• REQUIRED TASKS
1: Quote the post on the propaganda of individual success word for word, from "At 09:15 AM" up to and including "does the same.".
2: Write what comes next in the post on the propaganda of individual success, picking up after its final sentence.
++++ SELECTED EXTRACT ++++
Propaganda of individual success (was: Pecunia non olet?)

Wojtek Sokolowski sokol at jhu.edu
Thu Jun 18 11:28:33 PDT 1998


At 09:15 AM 6/18/98 -0400, Dan Lazare wrote:
>
>What do vague generalizations like these mean? What do you mean by
>"Americans"? American workers? American capitalists? Actually, Americans
>have long romanticized failure as well as success. Westerns, to cite just
one
>example, have long celebrated the loser/drifter and denigrated the middle-
>class townie. Hard-boiled detective fiction, I understand, does the same.

I reply (WS): That is simply not true. The genre you are talking is a more subtle variant of the propganda of success, the "Down and Out in Beverly Hills" variety. It simply says that:

(a) being down and out is not as bad as it might seem - the protagonits might be out of luck and struggling, but they are still happy campers and free (that magic f-word of bourgeois ideology), and

(b) it is only temporary, for the opportunities are awaiting - all those shows have a happy ending, the protagonist getting the money and the girl, no?
++++ EXERCISE DATA ++++
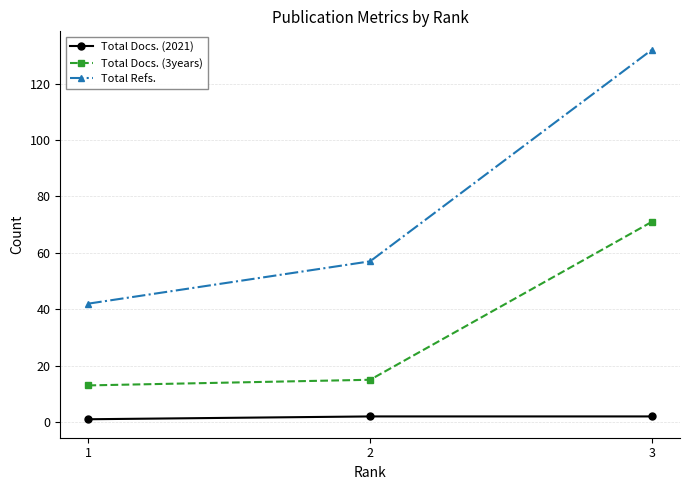

The value of Total Docs. (3years) at 1 is 13. True or false?

True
++++
• ANSWER LIST
1:
At 09:15 AM 6/18/98 -0400, Dan Lazare wrote:
>
>What do vague generalizations like these mean? What do you mean by
>"Americans"? American workers? American capitalists? Actually, Americans
>have long romanticized failure as well as success. Westerns, to cite just
one
>example, have long celebrated the loser/drifter and denigrated the middle-
>class townie. Hard-boiled detective fiction, I understand, does the same.

2:
Lest you argue that all popular shows have a happy ending, so all are propaganda of success by definition, let me point out to the counterfactual - that 'happy ending' does not have to mean 'individual success" i.e. getting the girl and the money. It may involve a subsumption of individual success into a larger collective effort, a narrative device sometimes used in Soviet cinematography with greater or lesser success.

A perfect example is the show "I am Cuba" - perhaps one of the most brilliant critiques of bourgeois cinematography. The film essentially shows a series of 'individual stories' in the standard bourgeois convention as individuals who were wronged by an evil force (the Batista regime). Yet, in a brilliant departure from the bourgeois story-telling, all those episodes do not have a closure - the closure comes only in the film's finale showing a battle with the Batista's forces. And that 'happy ending' shows the victory of a collective effort that subsumes, in a sense, individual sufferings and successes.

I think you can find a somewhat similar theme in Eisenstein's "Battleship Potemkin" - where the protagonist is history itself, and individuals are simply carried or cast away by it - as symblized by the famous scene of a baby stroller rolling down the stairs.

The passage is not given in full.